SUPPLIED ENTRIES →
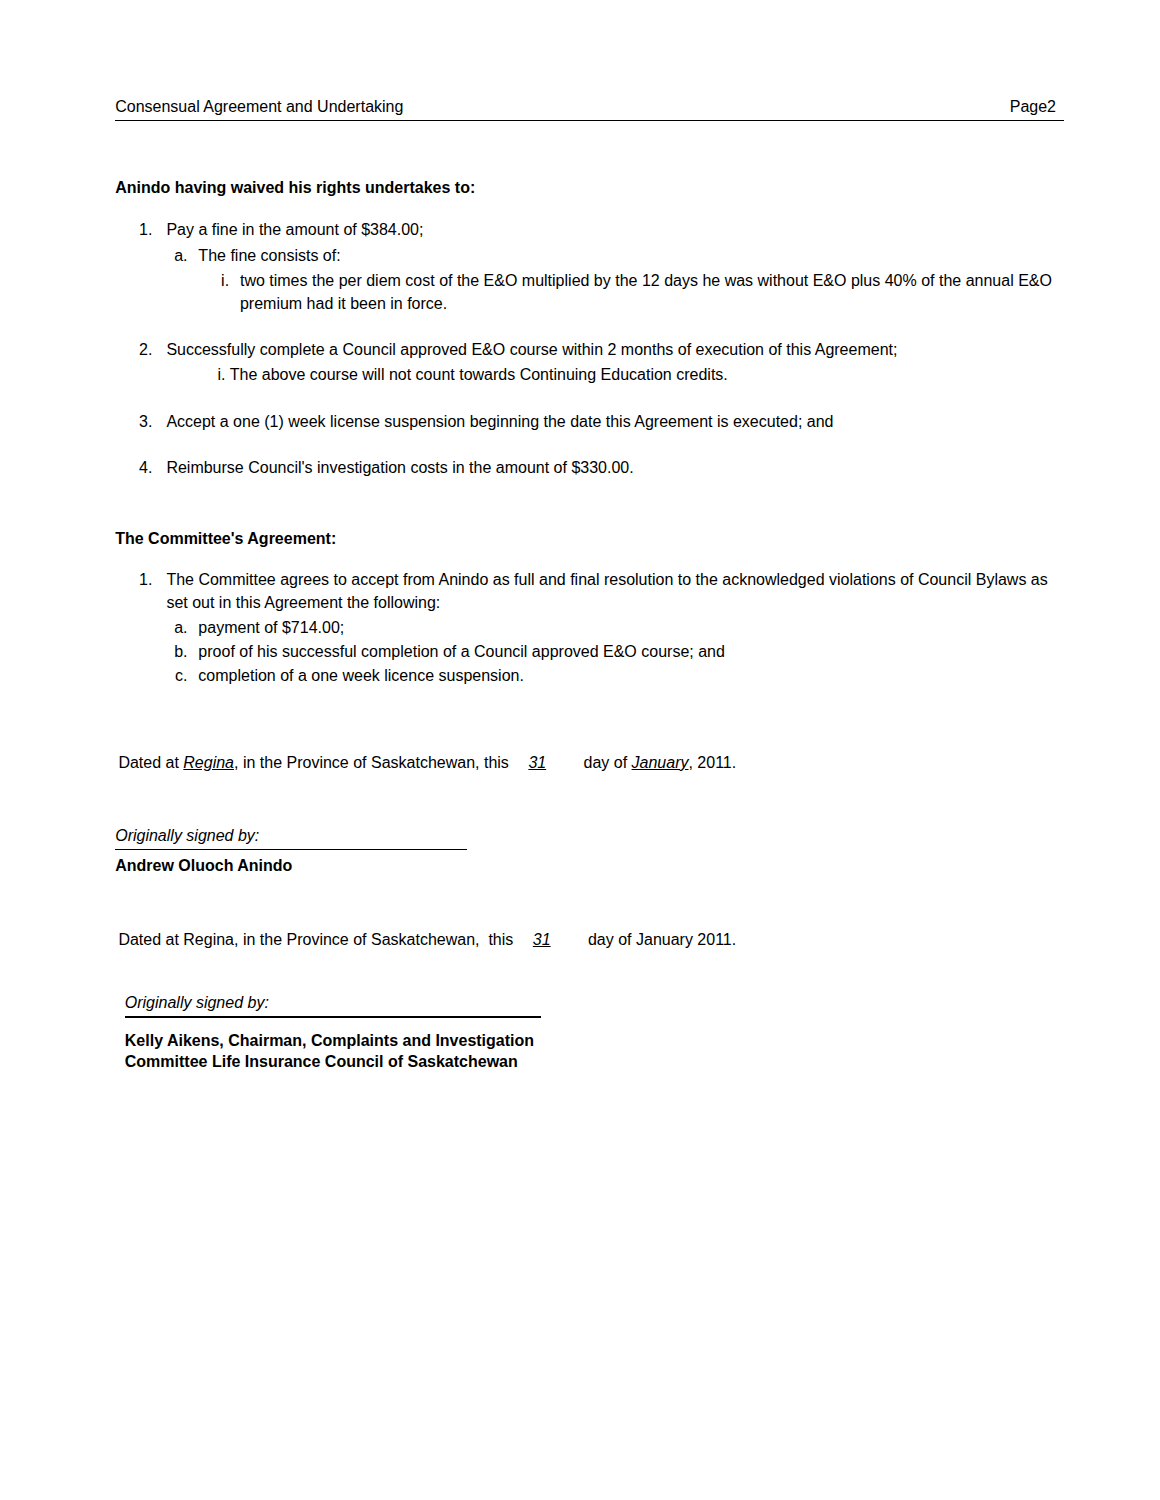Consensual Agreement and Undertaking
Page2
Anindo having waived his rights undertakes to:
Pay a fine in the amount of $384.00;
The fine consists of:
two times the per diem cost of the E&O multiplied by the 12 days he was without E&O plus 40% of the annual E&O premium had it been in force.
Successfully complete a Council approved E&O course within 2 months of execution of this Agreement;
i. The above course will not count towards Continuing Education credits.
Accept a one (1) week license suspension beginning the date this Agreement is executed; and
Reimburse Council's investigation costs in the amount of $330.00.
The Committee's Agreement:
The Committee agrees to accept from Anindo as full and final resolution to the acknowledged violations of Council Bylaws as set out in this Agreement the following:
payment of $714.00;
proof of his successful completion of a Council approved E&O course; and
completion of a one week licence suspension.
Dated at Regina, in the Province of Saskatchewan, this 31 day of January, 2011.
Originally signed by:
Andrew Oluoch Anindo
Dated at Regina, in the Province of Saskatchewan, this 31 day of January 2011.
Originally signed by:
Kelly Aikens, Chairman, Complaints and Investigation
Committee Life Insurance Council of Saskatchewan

ACTIVITY → In the entries above, find each line with the word "Committee" and return it.

EXERCISE SOLUTION →
The Committee's Agreement:
The Committee agrees to accept from Anindo as full and final resolution to the acknowledged violations of Council Bylaws as set out in this Agreement the following:
Committee Life Insurance Council of Saskatchewan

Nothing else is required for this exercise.